Später will Mutti in ihrem neu gewonnenen Übermut auch noch vormittags ein paar Stunden arbeiten gehen. Und die Tochter gibt auch noch Widerworte und will gar studieren! Die soll lieber Geld verdienen, später wird sie ja eh geheiratet. Was zu viel ist, ist zu viel, Spießer-Heinz kriegt einen roten Kopf und verbietet erst mal alles, was ihm nicht passt. Im Streit rauscht Mutti von dannen und übernachtet bei einer Freundin. Am nächsten Tag besteht sie dann die Fahrprüfung (natürlich beim zweiten Versuch zwecks Drama), und nach etwas Kommunikation ist dann auch alles wieder gut. Die ganze Familie fährt mit ihrem roten Opel in den Sonnenuntergang. Mutti am Steuer. Na, wenn das mal gut geht!
Harmlos-nette Unterhaltung für Zwischendurch, bei der man so ziemlich genau das bekommt, was man sich vorstellt. Schauspielerisch solide, mit genug Humor (freiwillig und unfreiwillig), einer Prise Drama gegen Ende. Und aus heutiger Sicht eine sehr amüsante Reise in die Denke und das Leben anno 1978. Möbel, Kleidung, Autos – von „Ach du lieber Himmel!“ bis „Schickobello!“ ist alles dabei.
1980 entstand „Der Urlaub“ mit dem gleichen Team als Quasi-Fortsetzung, er muss also gut angekommen sein. Schauen wir doch noch, wen wir da gerade so gesehen haben:
Witta Pohl (1937–2011) dürfte unter den Schauspieler*innen wohl am bekanntesten sein. Als Mutter in „Diese Drombuschs“ (1983-1994) schrieb sie ein Stück TV-Geschichte mit und war auch sonst in vielen Fernseharbeiten zu sehen. (Aber nie bei „Derrick“, was ist da los? Dafür aber beim Tatort und in „Der Alte“.)
Klaus Herm (1925–2014), der den spießigen Ehemann Heinz spielt, ist auch ein recht gängiges Gesicht im deutschen Fernsehen der Zeit. Um die Scharte seiner Filmehefrau wett zu machen, spielte er gleich in 13 (!) Folgen von „Derrick“ mit. Zudem gehörte er zu den meistbeschäftigten Hörspielsprechern Deutschlands und ist in unzähligen Hörspielen von 1948-2014 (!) zu hören.
Die Darsteller der Kinder hatten nur kurze Gastspiele in der Fernsehwelt.
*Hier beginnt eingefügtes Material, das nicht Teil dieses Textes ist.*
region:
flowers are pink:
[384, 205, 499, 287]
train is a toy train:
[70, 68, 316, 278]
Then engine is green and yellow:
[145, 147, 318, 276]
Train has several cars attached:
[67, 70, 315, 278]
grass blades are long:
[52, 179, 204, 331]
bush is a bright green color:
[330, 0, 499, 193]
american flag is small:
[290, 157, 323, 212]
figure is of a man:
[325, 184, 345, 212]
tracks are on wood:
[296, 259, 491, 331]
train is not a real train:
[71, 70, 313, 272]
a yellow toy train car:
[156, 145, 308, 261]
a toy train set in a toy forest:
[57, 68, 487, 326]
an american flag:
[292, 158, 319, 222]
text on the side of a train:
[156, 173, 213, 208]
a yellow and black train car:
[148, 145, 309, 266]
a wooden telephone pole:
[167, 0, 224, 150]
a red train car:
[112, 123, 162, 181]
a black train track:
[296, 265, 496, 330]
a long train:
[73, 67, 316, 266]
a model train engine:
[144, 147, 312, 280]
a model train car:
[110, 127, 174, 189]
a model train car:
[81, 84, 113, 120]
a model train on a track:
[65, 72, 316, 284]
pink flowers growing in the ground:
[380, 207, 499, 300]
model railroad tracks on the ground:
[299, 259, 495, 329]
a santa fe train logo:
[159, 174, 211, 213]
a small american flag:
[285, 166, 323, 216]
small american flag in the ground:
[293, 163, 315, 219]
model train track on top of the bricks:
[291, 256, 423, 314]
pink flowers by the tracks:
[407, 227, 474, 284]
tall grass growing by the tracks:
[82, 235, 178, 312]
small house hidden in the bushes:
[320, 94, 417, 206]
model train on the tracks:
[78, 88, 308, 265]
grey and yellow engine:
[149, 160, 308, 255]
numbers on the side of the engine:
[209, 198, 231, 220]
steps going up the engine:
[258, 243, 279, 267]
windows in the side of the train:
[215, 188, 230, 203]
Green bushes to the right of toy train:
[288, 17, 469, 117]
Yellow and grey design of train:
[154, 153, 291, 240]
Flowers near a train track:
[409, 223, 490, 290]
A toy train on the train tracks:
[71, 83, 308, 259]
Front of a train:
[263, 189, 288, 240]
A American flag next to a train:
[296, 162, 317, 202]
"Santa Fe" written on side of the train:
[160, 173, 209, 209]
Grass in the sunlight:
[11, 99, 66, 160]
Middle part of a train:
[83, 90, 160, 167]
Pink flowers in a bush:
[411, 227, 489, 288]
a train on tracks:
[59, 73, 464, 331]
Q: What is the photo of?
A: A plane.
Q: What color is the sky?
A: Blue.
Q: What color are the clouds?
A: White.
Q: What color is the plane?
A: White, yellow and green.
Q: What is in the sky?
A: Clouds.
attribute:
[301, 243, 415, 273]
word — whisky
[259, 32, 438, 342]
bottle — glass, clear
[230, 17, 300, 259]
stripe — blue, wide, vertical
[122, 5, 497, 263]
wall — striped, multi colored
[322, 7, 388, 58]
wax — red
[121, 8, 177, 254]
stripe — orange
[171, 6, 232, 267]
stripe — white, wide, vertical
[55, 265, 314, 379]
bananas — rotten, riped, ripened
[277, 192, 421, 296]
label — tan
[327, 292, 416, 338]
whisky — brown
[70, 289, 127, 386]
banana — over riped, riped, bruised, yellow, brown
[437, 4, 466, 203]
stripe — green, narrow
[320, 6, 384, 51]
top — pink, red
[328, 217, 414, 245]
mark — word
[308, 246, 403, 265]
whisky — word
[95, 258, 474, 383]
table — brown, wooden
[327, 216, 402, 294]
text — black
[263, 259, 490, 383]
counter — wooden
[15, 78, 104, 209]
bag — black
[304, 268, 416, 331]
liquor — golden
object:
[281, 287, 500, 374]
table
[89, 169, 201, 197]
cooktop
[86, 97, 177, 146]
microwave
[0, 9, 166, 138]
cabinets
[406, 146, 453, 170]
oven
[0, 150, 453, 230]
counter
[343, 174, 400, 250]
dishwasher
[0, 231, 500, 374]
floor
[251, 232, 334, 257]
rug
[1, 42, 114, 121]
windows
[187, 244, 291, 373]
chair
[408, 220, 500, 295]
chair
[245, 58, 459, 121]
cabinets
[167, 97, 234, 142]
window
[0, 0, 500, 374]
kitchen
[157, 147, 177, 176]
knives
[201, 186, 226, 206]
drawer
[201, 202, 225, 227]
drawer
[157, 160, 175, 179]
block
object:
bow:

In einer ganz kleinen Rolle ist Jochen Busse (* 1941) zu sehen, ich hab ihn mehr an der Stimme als am Aussehen erkannt, er hat sich gut mit einer 70er-Haarhelmfrisur und einem Pornobalken getarnt. Auch er spielte sich in den 70ern und 80ern in allerlei seltsamen Filmen seine Miete zusammen, bis er als Gastgeber in der RTL-Schenkelklopferparade „7 Tage, 7 Köpfe“ (1996–2005) noch mal einen Karriere-Boost bekam. Die auf ihn zugeschnittene RTL-Sitcom „Das Amt“ (1997-2003) habe ich als ganz unterhaltsam in Erinnerung. Ich finde, er ist so was wie der deutsche John Cleese. Ist oft durch Körpersprache schon lustig.
Regisseur Thomas Engel war hier schon ein alter Hase, mit Dutzenden Kino- und Fernseharbeiten auf dem Buckel. Große Inszenierungskunst darf man hier nicht erwarten, wir sprechen von einer TV-Komödie, aber das passt schon alles so.
Für Youngtimer-Fans und Auto-Nostalgiker ist das hier natürlich ein Fest. Von Fahrschule über Tankstelle bis Autohaus ist hier das „automobile Leben“ in den späten 70ern gut dokumentiert.